Protection for the Philippines’ Most Productive Coral Reefs

Nestled at the heart of the Coral Triangle are the twin atolls of Tubbataha, 150 kilometres (90 nautical miles) southeast of Puerto Princesa City in Palawan and administered by nearby Cagayancillo. Formed from the eruption of undersea volcanoes nearly 15 million years ago, Tubbataha or ‘long reef’ in the Samal tongue plays host to 510 kinds of fish that frolic amongst 396 types of soft and hard coral. Other denizens include eight breeding seabird, 12 marine mammal, 11 shark and two turtle species.
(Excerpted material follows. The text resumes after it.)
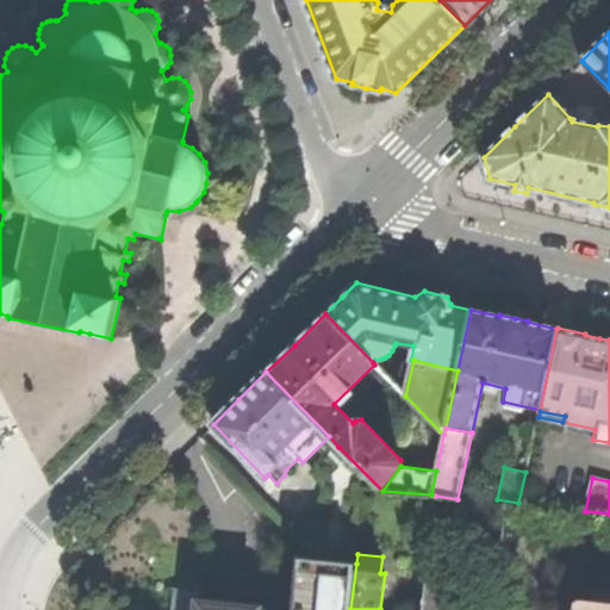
[(350,609),(356,564),(322,560),(299,559),(294,609),(263,609),(248,608),(248,607),(199,602),(200,590),(180,589),(176,609),(350,609)]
Declared a World Heritage Site in 1993, the Tubbataha Reefs are amongst the richest and most productive areas within the Coral Triangle – the Earth’s centre of marine biodiversity. A healthy coral reef has about 30 to 40 metric tonnes of fish biomass per square kilometre. As a result of the years of effective conservation, Tubbataha has been recorded with upwards of 200 tonnes of fish biomass per square kilometer. Its fertile reefs constantly seed adjoining regions such as eastern Palawan and western Visayas with fish and invertebrate spawn, generating over a billion dollars of marine produce that feed 35 million people each year.

“WWF lauds all the lobbyists, local government units and stakeholders who have toiled ceaselessly for the Act to become reality. Some say that our work is now done,” says Tan. “Rather, it has only just begun, for governance is a joint-responsibility between the government and civil society.”

Today, the Park stands at 97,030 hectares and is undoubtedly the most biologically productive in the country,. Considering that only 5% of the country’s coral reefs are in excellent condition, the protection of the immensely-productive Tubbataha Reefs ensures a far-brighter future for the millions who depend on Philippine seas for food and livelihood.